8. Enchanted

1.2K 238 30
                                    

This was the very first page

Not where the storyline ends

My thoughts will echo your name

Until I see you again

These are the words I held back

As I was leaving too soon

I was enchanted to meet you*

"Restiiiiii!!!" Suara menggelegar Restu merusak alunan lagu Taylor Swift yang terputar dari speaker bluetooth di kamarku. Sosoknya berdiri di ambang pintu kamar sambil berkacak pinggang. "Ini masih pagi, woi. Lo ngegalauin siapa lagi, sih? Patra?" cecarnya gemas.

Refleks saja, aku terduduk di kasur dan memandang kesal.

Unit apartemen ini punya dua kamar. Karena Restu investasi lebih banyak, dia punya hak menempati kamar tidur utama, sedangkan aku memakai satu kamar lain yang ukurannya tidak semegah maupun seluas kamar Restu.

"Ketuk pintu dulu bisa kali!" sindirku.

"Gue udah ketuk, lo aja yang pasang volume kencang-kencang kayak lagi galau!" sambar Restu memasuki kamar. Dia duduk di ujung kasur dan memandangku heran. "Lo kenapa lagi? Awas aja lo bilang nggak apa."

Aku langsung mencibir. Tanpa menjawab pertanyaan, aku kembali menelungkup di kasur. Jempolku scrolling salah satu platform menulis. Kali-kali saja menemukan naskah yang oke dan bisa diakuisisi.

"Heh, ditanyain juga!" Restu mencolek-colek punggungku. "Lo kenapa? Akhir-akhir ini gelagat lo nggak normal tau, nggak? Kayak orang abis putus!"

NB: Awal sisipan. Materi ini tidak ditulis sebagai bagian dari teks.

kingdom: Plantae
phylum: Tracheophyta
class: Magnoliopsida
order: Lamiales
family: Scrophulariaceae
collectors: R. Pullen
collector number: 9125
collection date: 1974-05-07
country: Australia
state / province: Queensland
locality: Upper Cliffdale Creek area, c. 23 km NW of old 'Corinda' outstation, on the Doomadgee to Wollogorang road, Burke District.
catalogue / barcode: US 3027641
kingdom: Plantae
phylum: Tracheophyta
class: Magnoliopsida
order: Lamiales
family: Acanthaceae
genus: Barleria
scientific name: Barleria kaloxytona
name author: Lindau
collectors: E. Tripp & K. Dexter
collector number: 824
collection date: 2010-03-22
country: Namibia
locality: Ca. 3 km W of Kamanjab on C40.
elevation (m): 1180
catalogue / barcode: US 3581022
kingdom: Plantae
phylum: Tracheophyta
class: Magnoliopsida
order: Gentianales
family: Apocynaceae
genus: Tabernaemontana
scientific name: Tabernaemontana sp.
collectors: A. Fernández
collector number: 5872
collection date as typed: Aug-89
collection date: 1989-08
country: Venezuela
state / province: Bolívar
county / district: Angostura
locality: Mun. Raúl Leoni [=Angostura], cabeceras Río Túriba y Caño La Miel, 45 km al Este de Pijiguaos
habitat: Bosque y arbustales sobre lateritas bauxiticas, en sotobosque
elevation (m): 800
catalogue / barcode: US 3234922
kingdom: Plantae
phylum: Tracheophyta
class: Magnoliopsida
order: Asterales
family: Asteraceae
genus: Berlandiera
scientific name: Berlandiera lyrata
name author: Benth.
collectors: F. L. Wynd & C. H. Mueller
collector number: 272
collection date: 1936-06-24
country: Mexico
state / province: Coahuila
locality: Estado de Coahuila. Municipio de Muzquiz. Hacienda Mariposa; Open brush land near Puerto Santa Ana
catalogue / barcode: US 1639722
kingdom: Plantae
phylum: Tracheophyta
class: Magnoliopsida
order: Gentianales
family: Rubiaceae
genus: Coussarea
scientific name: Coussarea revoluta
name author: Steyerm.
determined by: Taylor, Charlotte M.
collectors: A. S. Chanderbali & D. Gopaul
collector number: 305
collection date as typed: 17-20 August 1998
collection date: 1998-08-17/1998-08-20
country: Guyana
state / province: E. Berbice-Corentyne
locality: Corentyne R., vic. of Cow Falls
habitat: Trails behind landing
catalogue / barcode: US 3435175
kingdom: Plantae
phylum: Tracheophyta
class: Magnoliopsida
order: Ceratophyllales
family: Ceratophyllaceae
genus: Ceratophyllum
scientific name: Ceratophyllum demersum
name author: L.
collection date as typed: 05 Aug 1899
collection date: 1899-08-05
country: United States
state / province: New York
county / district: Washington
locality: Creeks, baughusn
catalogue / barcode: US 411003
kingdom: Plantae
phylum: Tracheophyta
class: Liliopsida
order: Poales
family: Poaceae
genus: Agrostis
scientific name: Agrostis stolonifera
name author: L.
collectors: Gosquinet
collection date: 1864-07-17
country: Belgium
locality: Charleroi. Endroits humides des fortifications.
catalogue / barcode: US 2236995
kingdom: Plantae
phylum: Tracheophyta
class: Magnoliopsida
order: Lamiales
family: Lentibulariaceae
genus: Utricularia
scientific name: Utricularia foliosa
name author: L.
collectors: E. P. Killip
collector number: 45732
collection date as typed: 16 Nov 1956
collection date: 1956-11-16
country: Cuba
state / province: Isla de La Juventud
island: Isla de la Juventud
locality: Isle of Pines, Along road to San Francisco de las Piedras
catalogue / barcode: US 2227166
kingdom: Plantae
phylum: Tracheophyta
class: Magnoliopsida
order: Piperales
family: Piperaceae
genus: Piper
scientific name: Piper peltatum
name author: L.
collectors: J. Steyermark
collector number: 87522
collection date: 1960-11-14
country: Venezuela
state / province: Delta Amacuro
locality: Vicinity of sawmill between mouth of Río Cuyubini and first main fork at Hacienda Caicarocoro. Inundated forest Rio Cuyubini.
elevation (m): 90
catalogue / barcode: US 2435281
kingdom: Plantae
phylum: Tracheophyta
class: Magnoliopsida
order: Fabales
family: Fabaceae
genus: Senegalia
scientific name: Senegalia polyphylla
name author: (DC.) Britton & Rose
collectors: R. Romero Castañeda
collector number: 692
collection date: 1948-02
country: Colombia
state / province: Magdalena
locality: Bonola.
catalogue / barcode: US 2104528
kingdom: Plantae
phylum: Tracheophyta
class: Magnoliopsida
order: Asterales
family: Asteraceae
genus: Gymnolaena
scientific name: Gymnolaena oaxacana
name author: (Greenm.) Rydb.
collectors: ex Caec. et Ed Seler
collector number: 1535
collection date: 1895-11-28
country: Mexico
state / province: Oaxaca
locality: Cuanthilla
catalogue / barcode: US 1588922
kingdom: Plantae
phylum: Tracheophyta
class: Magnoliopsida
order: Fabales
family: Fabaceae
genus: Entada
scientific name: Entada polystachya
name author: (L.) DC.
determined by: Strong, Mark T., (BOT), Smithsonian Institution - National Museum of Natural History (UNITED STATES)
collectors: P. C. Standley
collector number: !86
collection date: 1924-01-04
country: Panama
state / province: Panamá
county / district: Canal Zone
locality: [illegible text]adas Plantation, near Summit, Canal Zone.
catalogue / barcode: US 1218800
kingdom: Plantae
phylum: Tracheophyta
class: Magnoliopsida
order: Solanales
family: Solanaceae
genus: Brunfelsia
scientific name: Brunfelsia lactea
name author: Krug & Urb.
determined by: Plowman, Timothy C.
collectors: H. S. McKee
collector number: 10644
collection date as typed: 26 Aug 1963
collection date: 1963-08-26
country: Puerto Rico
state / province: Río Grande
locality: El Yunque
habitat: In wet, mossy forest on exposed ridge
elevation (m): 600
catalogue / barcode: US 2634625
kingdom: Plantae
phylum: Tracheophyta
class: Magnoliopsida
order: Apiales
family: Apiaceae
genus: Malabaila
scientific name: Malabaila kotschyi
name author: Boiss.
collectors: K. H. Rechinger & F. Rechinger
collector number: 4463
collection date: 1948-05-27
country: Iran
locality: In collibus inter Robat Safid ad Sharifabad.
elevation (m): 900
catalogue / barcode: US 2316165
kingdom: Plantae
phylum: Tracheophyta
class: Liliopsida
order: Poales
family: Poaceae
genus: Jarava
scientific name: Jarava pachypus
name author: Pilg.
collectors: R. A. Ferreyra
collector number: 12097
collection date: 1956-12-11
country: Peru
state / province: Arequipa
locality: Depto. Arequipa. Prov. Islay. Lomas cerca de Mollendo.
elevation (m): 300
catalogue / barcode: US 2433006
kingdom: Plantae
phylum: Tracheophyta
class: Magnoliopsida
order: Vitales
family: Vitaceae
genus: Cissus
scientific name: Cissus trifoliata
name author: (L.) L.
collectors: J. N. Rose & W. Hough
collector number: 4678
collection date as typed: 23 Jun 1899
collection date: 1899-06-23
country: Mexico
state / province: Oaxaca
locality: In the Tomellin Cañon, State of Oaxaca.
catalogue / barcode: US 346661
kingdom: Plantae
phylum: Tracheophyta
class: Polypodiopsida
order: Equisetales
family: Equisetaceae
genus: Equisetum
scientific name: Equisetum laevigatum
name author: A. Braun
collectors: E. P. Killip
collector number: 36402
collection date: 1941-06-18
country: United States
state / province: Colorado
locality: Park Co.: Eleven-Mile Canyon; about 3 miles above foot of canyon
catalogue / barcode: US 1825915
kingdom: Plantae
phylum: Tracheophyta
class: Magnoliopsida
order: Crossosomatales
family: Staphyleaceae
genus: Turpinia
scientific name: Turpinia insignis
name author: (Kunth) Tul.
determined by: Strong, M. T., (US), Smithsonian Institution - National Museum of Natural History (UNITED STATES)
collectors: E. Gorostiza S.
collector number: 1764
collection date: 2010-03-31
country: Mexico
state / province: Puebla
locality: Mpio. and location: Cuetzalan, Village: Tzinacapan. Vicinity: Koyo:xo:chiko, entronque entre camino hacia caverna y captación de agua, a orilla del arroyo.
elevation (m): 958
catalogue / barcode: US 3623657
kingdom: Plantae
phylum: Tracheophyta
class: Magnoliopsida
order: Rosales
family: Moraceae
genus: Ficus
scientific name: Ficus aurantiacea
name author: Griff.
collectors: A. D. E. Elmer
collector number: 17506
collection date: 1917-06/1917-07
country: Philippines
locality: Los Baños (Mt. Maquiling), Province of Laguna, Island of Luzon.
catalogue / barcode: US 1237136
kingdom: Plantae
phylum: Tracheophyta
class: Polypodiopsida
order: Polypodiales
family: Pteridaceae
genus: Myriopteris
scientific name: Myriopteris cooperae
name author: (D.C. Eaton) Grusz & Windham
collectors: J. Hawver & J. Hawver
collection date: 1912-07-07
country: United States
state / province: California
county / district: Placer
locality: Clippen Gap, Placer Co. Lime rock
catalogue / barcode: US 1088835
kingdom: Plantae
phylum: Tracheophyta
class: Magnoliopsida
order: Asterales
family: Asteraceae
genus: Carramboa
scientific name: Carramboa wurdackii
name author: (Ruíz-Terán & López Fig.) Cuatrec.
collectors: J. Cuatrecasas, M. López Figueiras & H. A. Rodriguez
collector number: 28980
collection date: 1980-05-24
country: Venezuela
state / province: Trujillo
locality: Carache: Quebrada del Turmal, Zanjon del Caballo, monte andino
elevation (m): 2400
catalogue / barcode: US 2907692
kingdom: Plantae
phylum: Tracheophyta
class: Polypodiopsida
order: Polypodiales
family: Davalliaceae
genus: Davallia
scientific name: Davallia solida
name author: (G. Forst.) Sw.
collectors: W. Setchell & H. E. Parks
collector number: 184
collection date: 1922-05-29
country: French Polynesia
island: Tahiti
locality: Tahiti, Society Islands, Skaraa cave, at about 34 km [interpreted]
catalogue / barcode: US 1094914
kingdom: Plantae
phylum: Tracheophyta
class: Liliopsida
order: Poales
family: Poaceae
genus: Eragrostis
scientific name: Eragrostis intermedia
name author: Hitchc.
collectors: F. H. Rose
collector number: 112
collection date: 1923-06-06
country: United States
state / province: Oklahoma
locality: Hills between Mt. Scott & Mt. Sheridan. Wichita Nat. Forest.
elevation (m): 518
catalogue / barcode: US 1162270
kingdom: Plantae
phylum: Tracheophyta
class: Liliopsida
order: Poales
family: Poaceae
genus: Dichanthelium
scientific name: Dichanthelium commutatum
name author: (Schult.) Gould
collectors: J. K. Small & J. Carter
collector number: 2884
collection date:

Bibirku terkunci makin rapat.

Lebih tepatnya, mungkin sudah lost contact. Bukan putus—technically.

Adit sudah bukan Pacar Darurat-ku lagi. Waktu 24 jam berakhir begitu saja. Aku tidak berani mengirim kabar apa-apa kepada Adit. Setelah itu, dia juga tidak lagi menghubungiku meski statusnya lagi online.

Diam-diam, aku menarik napas. Padahal kupikir bisa kembali seperti biasa setelah 24 jam. Ternyata tidak segampang itu.

Lagi-lagi tanpa merespons Restu, aku scrolling ponsel.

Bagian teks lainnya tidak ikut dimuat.